In this study, high levels of serum IgG antibodies were induced by both adjuvants. Al(OH)3 and MPLA promoted >30-fold dose sparing above nonadjuvanted dose (0.3 μg versus 10 μg dose, resp.) and induced considerable levels of IgG1, a marker of Th2 response, as well as IgG2a, a marker of Th1 response. Although MPLA promotes a Th1 bias [17, 35], our data showed induction of a balanced Th1/Th2-type response by this adjuvant. In contrast, Al(OH)3 stimulated Th2-biased response, which is in concordance with previous observations [13, 36, 37]. A biased response depends on several factors such as the route of delivery, animal strain, and the vaccine antigen used, thereby explaining apparent discrepancies of our results. Despite different mechanisms of the two adjuvants employed in the present study, one being primarily a delivery or depot system and another an immunostimulator [13], our data indicate that Al(OH)3 and MPLA work similarly for IM delivered NoV VLPs in terms of the dose sparing, kinetics, and generation of systemic IgG antibodies.

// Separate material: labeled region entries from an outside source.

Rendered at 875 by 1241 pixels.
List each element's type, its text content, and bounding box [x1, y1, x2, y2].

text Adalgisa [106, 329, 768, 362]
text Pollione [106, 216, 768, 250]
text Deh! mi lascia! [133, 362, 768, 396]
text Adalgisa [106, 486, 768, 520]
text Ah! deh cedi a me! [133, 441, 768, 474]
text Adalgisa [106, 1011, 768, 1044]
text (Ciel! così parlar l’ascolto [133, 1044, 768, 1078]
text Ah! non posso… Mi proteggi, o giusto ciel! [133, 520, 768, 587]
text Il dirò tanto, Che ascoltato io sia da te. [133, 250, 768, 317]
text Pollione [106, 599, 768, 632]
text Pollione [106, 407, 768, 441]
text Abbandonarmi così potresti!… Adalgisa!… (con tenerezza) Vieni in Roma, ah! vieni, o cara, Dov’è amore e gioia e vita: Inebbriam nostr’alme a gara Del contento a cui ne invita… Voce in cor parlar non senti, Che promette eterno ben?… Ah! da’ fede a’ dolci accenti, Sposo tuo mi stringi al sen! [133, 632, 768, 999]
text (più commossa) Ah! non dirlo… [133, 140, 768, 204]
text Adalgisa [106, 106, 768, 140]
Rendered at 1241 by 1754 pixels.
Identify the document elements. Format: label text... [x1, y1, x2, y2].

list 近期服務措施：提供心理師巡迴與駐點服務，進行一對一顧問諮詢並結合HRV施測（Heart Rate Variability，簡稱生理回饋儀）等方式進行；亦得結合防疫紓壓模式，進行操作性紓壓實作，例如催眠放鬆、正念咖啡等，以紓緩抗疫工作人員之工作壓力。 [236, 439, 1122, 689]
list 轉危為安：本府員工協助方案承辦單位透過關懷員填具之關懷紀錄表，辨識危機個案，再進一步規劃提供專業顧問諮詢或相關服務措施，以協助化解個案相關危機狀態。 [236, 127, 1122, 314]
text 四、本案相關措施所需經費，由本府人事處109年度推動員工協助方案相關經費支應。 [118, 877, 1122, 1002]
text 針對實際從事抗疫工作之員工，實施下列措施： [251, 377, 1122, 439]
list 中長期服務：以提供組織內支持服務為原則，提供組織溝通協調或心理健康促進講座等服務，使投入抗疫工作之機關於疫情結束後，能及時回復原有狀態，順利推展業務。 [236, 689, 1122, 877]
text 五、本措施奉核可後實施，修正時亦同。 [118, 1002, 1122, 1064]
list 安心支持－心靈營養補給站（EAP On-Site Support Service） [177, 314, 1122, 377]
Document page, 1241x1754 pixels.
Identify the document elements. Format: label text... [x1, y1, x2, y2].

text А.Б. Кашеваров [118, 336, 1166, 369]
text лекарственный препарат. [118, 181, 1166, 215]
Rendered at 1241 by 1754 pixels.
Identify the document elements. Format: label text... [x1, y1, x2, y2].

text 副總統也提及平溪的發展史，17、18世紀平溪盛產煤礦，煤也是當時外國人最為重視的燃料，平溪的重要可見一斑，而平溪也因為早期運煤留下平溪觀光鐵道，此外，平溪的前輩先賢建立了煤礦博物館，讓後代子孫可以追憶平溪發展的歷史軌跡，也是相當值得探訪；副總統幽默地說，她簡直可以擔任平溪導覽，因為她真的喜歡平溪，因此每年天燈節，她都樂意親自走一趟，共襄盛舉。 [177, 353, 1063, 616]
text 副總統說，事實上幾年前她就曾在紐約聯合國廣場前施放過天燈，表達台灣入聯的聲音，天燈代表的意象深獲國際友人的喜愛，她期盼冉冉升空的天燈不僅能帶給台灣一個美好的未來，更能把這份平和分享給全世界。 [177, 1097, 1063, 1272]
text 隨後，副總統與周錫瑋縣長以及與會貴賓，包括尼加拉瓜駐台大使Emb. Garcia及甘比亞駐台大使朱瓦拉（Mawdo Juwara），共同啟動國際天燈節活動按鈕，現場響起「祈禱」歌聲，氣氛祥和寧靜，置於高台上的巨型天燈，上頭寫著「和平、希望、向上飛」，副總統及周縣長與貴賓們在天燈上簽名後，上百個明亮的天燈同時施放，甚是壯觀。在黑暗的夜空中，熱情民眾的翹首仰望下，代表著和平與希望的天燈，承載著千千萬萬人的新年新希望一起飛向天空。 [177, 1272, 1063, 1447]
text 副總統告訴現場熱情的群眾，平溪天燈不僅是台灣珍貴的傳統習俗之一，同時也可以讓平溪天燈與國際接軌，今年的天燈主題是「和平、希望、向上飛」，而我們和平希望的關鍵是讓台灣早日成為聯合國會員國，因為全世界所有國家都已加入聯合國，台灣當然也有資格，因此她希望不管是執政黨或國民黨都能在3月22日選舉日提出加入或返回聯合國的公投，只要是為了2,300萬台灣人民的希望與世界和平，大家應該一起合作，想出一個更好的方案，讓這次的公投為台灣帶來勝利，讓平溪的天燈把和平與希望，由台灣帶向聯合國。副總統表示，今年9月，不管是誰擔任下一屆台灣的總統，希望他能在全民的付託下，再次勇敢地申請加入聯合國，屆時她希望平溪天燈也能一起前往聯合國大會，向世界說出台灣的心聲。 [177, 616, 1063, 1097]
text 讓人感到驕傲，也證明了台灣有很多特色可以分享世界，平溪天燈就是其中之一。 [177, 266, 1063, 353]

Our recent study demonstrated that IgA levels in mucosal tissues correlated with blocking activity, suggesting that IgA, but not IgG, was the main antibody neutralizing NoV on the mucosal surfaces [9]. In concordance with [9], current results show that mucosal IgA antibodies were induced by IN, but not IM, administration of NoV VLPs without an adjuvant. Only low level of fecal IgA was detected in a few mice immunized IM with NoV GII.4 VLPs and either of the adjuvants. Because of the similarly low IgA levels in sera of these animals, the detected antibody is likely a systemic IgA passively exuded from serum to mucosal secretions. In order to ensure that no NoV GII.4-specific secretory IgA response in mucosa was missed, we also tested NWs and vaginal washes (data not shown) for the presence of IgA antibodies. Only IN delivery of GII.4 NoV VLPs induced IgA antibodies in these secretions. In addition, in support to the serum origin of IgA, no IgA ASCs were detected in MLN cells of mice immunized with NoV VLP vaccine formulated with Al(OH)3 or MPLA adjuvant. Similarly, Bessa and colleagues have detected IgG, but not IgA, ASCs in MLN after subcutaneous immunization of mice with a vaccine platform based on VLPs [38].

Our results clearly demonstrate the lack of the mucosal IgA antibody generation in naïve animals after IM delivery of NoV VLPs regardless of the adjuvants Al(OH)3 or MPLA used. Others have shown that parenteral delivery (IM and intradermal) of vaccine antigens with mucosal adjuvant dmLT (a detoxified form of the heat-labile enterotoxin of E. coli) promotes mucosal immunity [24], likely by inducing mucosal homing receptors on B cells and their migration to mucosal compartments [39], although the exact mechanism is not completely understood. Therefore, the field of NoV vaccine development should consider mucosal delivery of NoV VLP vaccines [40], or at least inclusion of mucosal adjuvants or components targeted to mucosal trafficking, to immunize naïve individuals, such as infants and young children, to ensure induction of mucosal responses in the gut, the port of entry for enteric viruses like NoV.

5. Conclusions

The present study demonstrates that IM administration of NoV GII.4 VLPs formulated with Al(OH)3 or MPLA does not induce significant mucosal IgA antibodies in mice. Instead, IN immunization with GII.4 VLPs alone elicited NoV-specific mucosal immunity. These results underline the importance of mucosal delivery route in induction of potent mucosal responses.

Conflicts of Interest

The authors declare that they have no conflicts of interest.

Acknowledgments

The authors acknowledge the technical assistance given by the laboratory personnel of the Vaccine Research Center. Special thanks are due to Dr. Kirsi Tamminen, Eeva Jokela, Sanna Kavén, and Marianne Karlsberg.